The model revealed she’d had “interventions of a sort, but I wasn’t ready” to sober up. “That’s the problem. If you’re not face-first on the floor and ready to get up again, you won’t,” she says. The photos at the airport were the impetus, and she quietly checked herself into rehab late in 2022. “I hadn’t seen a therapist in three years,” she says. “I just kind of pushed everyone away, which made me realize how much I was in a bad place. I always thought that the work needs to be done when the times are bad, but actually, the work needs to be done when they’re good.”
“The work needs to be done consistently. It’s never going to be fixed or fully healed, but I’m okay with that, and that’s the difference,” she adds.
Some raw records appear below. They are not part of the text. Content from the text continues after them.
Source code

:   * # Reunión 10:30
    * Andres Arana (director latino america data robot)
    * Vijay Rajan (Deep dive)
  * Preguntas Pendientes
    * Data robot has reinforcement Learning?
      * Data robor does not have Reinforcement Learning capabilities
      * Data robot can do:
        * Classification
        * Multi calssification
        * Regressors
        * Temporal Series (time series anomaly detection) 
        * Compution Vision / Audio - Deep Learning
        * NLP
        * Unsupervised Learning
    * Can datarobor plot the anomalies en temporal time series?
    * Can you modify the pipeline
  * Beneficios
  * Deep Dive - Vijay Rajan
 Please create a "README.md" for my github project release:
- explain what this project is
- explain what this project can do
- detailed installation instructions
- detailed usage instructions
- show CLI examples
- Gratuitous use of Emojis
During the interview, Cara spoke about how her substance issues began when she was young. “I was happy as a kid for sure, but I think when I grew up, I looked back and realized, That’s not normal,” says Cara, citing her upbringing as the daughter of a property developer father and socialite mother and how there was always some “emotional chaos” in her life. “And then, as a teenager, it just all came plummeting down. That’s also when I started drinking and partying.”
The COVID-19 pandemic exasperated issues, specifically the isolation Cara felt after she and her then-girlfriend Ashley Benson broke up in April 2020. Cara had a “complete existential crisis” since her identity at that point was “so wrapped up in work. And when that was gone, I felt like I had no purpose.” Cara fell back into old habits. With the death of her grandmother in 2022, things got to a breaking point. At the 2022 Met Gala, “I went and got blackout afterward,” she said. “It was like, What am I doing? The day after, I had to travel to my granny’s funeral. It was horrible.”
Cara shared that she obtained her sobriety after committing to a 12-step program; in the past, she was always looking for “the quick fix of healing,” which never stuck. “This time, I realized that 12-step treatment was the best thing, and it was about not being ashamed of that,” she told Vogue. “The community made a huge difference. The opposite of addiction is connection, and I really found that in 12-step.”
Cara said that in addition to the 12-step meetings, she has weekly therapy sessions, a stable diet (Three meals a day), and a twice-daily yoga and meditation practice. “This process obviously has its ups and downs, but I’ve started realizing so much,” Cara said. “People want my story to be this after-school special where I just say, ‘Oh look, I was an addict, and now I’m sober, and that’s it.’ And it’s not as simple as that. It doesn’t happen overnight.”
Vogue’s April 2023 issue is available on newsstands nationwide on March 21st.